According to Lt. Gen. Ricardo Sanchez, the top American military commander in Iraq, every precaution is being taken to ensure the peaceful enforcement of the Christmas season in occupied Iraq.

"All American military personnel have been instructed that the observation of Christmas should be carried out efficiently and tastefully, with minimal emphasis on the season's commercial aspects," said Sanchez, who addressed reporters while a decorations division strung wreaths and garlands outside his headquarters. "We must keep in mind that the reason for the season-oriented campaign is for Iraq to celebrate the birth of our Lord and Savior Jesus Christ."

An aide for Sanchez later explained that, in order to ensure a meaningful holiday season for all Iraqis, provisions were made for those Iraqis who elected to observe Hanukkah.

A mosque in Baghdad decorated by U.S. troops.

Like many U.S. operations in Iraq, Operation Desert Santa has met with some resistance. A convoy transporting fruitcake and gingerbread came under rocket attack Sunday night just outside Checkpoint Noël in Basra, and unidentified bands of Iraqis exchanged gunfire with Marines operating an armored Humvee simulated sleigh ride in a Baghdad suburb. In spite of these troubles, regional commanders report progress, with only eight U.S. casualties resulting from the operation.
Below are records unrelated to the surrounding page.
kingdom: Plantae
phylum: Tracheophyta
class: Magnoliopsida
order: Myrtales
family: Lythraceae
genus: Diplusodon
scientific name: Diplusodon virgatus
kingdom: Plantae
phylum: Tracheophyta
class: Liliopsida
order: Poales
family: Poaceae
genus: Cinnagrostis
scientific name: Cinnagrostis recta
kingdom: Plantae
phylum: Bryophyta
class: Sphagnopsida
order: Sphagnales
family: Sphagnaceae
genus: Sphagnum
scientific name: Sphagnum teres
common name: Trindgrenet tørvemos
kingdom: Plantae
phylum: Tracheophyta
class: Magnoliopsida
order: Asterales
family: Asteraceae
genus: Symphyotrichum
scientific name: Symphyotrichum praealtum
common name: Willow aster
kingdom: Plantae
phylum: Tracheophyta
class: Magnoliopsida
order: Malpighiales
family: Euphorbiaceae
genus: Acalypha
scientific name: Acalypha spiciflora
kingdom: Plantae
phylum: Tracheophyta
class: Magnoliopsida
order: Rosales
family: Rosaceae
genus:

Still, Iraqis report that they are unable to get into the Christmas spirit.

"Why am I supposed to feel joy for the world?" said 34-year-old Baghdad mechanic Hassan al-Ajili as he stood in line for his mandatory visit with Santa. "My country is still at war. I need an American identification card to get anywhere in my own city. Now, for some reason, men with machine guns have placed two rows of jingling antlered pigs on the roof of our house. This is insane."

Bush, speaking from his Crawford ranch, praised the brave men and women of Operation Desert Santa and asked for the understanding of all Americans.

"We must be patient with the Iraqis," said Bush, seated before a Christmas tree dotted with Scottish terrier ornaments. "The holidays can be a very stressful time, especially for people not yet used to the customs. I'm sure Iraq will enjoy the happiest of holiday seasons if we show resolve and commit to making sure that they do."

President Bush then called for 30,000 new troops to be deployed in the next week to ensure an effective and precise enforcement of Christmas throughout the region. Salvation and Eighth Army detachments will be stationed on every corner by Christmas Eve to make sure that every last Iraqi citizen spends the holiday at home, with family.

Sanchez said he is confident that he can meet that deadline.

"A merry Christmas in Iraq means peace in the Middle East has finally been achieved," Sanchez said. "God bless us, every one."